La prise en charge fonctionne par cures, avec des bilans d’entrée, intermédiaires et de sortie. Les progrès sont mesurés, mais ils sont surtout ressentis. « Certains commencent très bas sur le tapis de marche, et à la fin ils marchent quarante-cinq minutes à 4 ou 5 km/h. Et parfois, ce sont eux qui demandent à augmenter. »
Une parole de patient devenue engagement collectif
Parmi ceux qui fréquentent Respi’RE 41, Benjamin Salesse incarne un parcours singulier. Atteint d’une fibrose pulmonaire de nature inconnue, il arrive au centre en 2023, après une première hospitalisation, pour se préparer à une greffe. « Je suis venu pour reprendre de la masse musculaire, apprendre les bons gestes, apprendre à respirer avec le ventre, comme les bébés, et à gérer le stress et l’hyperventilation du quotidien », raconte-t-il.
Avant la greffe, ses capacités respiratoires sont évaluées à 30 %. Après l’opération, elles remontent à 60 %. En quelques mois, elles atteignent 70 %. Le souffle revient. L’effort reste exigeant, mais la vie s’élargit : « Aujourd’hui, je fais des randonnées. J’ai fait cent kilomètres sur le chemin de Compostelle. Porter des charges reste compliqué, mais on s’arrange. »
À l’automne, avec d’autres patients, Benjamin participe à la création de l’association des patients de Respi’RE 41, dont il devient président. L’objectif n’est pas médical, mais humain : rompre l’isolement, créer du lien, partager l’expérience vécue.
« Avant la greffe, je mettais quarante minutes pour prendre une douche, et il me fallait une heure pour me reposer. Aujourd’hui, c’est sept minutes. »
Le 22 novembre dernier, une marche a été organisée autour du lac de la Pinçonnière. Malgré le froid, une cinquantaine de personnes ont répondu présent. « On a voulu faire comprendre aux proches ce que c’est que vivre avec une pathologie respiratoire », explique-t-il. Des ateliers étaient proposés : respirer uniquement à travers une paille, le nez pincé, pour faire éprouver la difficulté des gestes simples.

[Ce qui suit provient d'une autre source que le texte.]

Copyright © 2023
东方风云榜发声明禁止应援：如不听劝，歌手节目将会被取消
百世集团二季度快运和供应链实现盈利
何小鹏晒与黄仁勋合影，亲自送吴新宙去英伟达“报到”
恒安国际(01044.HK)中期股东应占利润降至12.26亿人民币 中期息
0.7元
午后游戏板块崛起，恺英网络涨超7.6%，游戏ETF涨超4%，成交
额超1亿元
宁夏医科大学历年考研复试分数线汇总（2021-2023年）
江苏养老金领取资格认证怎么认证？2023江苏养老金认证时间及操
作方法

Ne pas être seulement des malades
L’association prolonge donc autrement ce qui se vit déjà au centre. « Il y a des co-patients pour qui c’est la seule sortie hebdomadaire. L’idée, c’est qu’on ne soit pas seulement des malades, mais des humains, des citoyens », souligne Benjamin Salesse. Marches, conférences, rencontres : les projets se dessinent. Sensibiliser les aidants, le public, mais aussi les médecins généralistes, prescripteurs encore trop peu nombreux, dans un territoire marqué par le désert médical.
Un enjeu humain, et collectif
La réhabilitation respiratoire a aussi un impact économique. Une hospitalisation évitée, une infection anticipée, ce sont des coûts réduits pour la collectivité. Mais l’enjeu principal reste ailleurs. Julien Trassard le résume sans emphase : « Les patients se portent mieux, connaissent mieux leur pathologie, évitent les surinfections, et surtout, ils retrouvent une qualité de vie. » Autrement dit, respirer, concrètement. Et, parfois, respirer ensemble.